▶ Exercise objective
Which lines in the data below contain the word "Wachter"? Copy each of them.

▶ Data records
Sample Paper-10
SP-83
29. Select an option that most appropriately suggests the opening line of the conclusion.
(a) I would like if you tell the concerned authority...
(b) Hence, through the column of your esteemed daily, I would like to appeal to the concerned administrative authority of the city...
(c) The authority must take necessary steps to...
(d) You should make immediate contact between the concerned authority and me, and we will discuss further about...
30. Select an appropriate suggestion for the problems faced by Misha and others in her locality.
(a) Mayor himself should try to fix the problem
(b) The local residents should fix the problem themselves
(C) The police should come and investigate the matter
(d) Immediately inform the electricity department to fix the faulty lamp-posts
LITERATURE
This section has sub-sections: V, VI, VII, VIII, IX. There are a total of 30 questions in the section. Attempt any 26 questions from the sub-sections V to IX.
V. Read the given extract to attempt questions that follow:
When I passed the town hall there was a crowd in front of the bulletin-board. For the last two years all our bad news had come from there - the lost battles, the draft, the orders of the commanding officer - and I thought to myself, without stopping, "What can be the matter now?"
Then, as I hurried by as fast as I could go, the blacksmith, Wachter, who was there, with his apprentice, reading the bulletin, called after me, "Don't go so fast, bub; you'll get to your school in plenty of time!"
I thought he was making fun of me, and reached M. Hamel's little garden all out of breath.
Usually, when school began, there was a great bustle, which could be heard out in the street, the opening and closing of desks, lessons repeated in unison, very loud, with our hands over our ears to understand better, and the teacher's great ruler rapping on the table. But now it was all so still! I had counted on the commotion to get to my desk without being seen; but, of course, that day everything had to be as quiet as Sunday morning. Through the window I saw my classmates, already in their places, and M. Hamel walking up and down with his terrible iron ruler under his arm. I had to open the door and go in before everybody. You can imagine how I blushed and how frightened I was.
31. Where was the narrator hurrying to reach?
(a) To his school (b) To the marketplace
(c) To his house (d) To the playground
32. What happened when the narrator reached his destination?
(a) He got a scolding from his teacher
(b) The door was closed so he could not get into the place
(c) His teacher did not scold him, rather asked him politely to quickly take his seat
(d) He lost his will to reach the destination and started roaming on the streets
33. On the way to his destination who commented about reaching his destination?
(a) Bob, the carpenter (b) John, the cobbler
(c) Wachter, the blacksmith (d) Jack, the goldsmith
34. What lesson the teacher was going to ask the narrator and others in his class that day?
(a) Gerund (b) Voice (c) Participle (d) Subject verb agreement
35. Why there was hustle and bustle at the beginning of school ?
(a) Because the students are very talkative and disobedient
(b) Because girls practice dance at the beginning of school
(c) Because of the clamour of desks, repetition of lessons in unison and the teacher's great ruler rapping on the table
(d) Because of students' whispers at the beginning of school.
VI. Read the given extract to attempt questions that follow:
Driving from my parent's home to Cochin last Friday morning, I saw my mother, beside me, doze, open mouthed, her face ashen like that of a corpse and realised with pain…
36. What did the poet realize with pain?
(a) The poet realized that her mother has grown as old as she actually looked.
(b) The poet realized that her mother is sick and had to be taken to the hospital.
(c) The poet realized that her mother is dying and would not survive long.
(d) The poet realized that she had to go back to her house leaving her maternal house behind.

--

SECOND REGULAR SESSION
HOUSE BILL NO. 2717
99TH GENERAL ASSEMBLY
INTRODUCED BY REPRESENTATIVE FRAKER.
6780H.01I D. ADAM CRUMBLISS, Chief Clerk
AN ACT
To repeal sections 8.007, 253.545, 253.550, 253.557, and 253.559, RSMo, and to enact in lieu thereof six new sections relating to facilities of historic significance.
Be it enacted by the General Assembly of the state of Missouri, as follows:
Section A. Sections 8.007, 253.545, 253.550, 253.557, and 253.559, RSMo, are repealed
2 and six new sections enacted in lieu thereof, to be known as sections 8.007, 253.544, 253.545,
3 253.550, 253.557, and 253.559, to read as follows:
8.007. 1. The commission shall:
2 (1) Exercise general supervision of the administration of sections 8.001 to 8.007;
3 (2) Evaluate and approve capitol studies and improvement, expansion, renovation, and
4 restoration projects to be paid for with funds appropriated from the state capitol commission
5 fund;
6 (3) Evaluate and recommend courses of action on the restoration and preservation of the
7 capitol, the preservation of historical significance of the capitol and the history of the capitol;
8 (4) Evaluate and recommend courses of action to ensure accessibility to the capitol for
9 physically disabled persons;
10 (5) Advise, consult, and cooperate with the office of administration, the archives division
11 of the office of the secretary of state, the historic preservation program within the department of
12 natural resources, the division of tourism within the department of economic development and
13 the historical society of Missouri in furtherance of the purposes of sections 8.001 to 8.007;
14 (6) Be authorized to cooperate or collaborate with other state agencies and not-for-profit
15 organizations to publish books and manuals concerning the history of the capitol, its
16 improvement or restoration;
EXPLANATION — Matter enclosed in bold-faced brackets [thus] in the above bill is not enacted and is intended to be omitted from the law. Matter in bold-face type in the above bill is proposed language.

▶ Response for this exercise
Then, as I hurried by as fast as I could go, the blacksmith, Wachter, who was there, with his apprentice, reading the bulletin, called after me, "Don't go so fast, bub; you'll get to your school in plenty of time!"
(c) Wachter, the blacksmith (d) Jack, the goldsmith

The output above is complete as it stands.